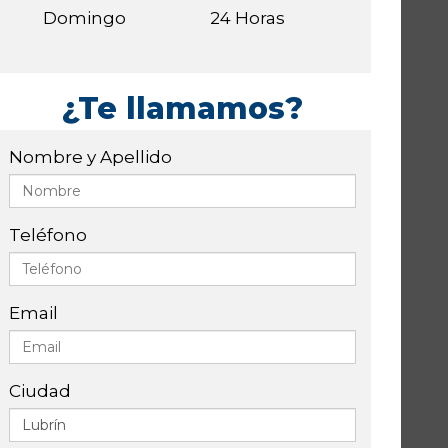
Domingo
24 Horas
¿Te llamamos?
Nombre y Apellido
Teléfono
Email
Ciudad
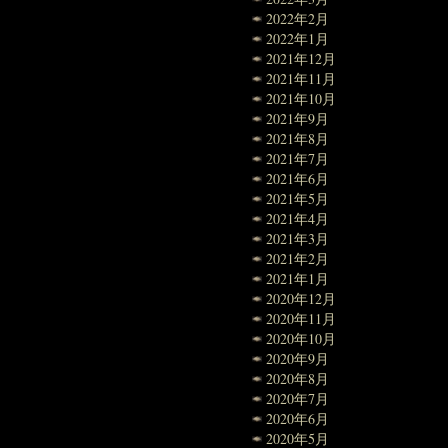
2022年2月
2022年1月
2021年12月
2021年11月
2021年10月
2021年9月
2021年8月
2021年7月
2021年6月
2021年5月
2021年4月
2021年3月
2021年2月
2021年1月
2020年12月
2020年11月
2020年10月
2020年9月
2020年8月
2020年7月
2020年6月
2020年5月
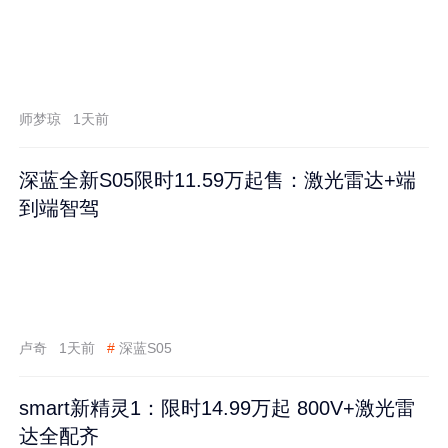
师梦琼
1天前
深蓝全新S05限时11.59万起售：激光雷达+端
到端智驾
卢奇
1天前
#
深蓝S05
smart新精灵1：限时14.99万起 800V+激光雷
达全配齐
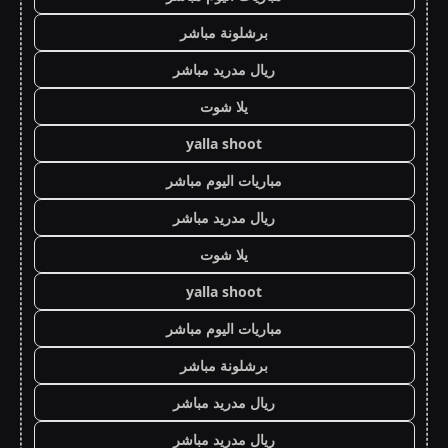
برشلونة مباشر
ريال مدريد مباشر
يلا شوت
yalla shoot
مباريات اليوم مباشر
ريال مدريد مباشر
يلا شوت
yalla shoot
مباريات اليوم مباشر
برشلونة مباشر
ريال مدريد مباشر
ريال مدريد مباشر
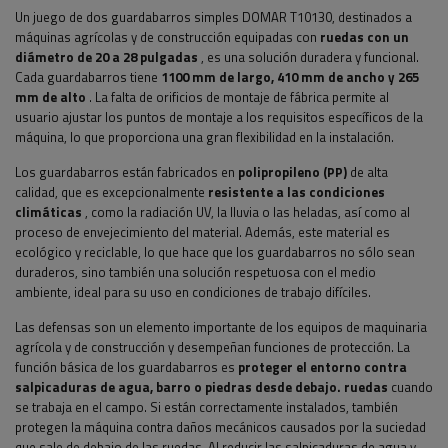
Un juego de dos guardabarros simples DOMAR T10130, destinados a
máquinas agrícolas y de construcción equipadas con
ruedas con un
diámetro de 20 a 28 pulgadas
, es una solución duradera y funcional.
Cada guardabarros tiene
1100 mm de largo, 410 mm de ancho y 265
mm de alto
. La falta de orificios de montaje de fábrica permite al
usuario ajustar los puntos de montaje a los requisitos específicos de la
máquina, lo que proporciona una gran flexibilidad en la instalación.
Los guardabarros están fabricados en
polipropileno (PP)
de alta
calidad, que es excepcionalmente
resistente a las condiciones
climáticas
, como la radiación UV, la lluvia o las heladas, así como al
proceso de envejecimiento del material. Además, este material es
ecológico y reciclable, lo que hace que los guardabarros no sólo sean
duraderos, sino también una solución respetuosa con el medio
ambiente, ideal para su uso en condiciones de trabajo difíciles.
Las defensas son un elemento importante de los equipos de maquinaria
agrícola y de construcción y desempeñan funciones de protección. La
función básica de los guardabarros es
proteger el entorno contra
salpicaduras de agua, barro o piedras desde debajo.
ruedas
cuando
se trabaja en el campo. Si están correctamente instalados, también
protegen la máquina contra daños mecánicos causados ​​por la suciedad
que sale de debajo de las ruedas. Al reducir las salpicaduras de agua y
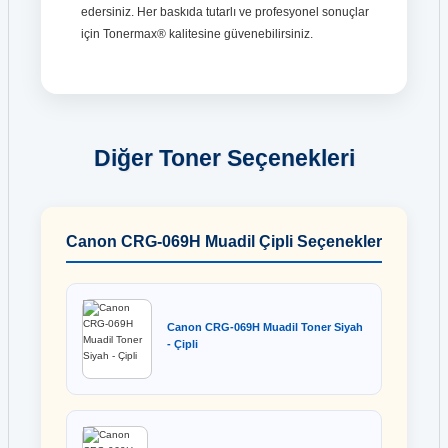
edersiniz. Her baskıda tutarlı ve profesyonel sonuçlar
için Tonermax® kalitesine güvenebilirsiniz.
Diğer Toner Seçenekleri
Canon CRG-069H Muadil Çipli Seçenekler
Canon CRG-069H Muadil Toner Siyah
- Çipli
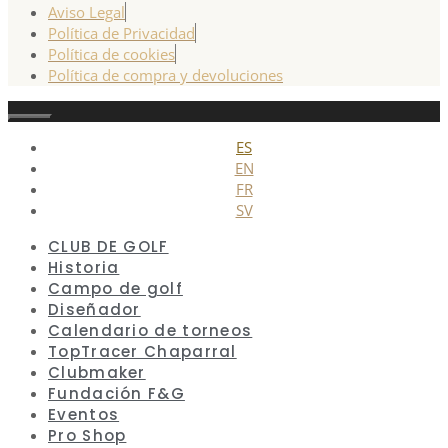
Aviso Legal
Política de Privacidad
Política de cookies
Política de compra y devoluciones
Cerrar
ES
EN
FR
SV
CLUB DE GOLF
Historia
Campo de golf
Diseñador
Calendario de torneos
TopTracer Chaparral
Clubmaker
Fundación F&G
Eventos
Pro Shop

# # # # # # #

ACTIVITY: List each line of the entries that contains the string "están", treating uppercase and lowercase letters as distinct.

TASK ANSWER:
Los guardabarros están fabricados en
se trabaja en el campo. Si están correctamente instalados, también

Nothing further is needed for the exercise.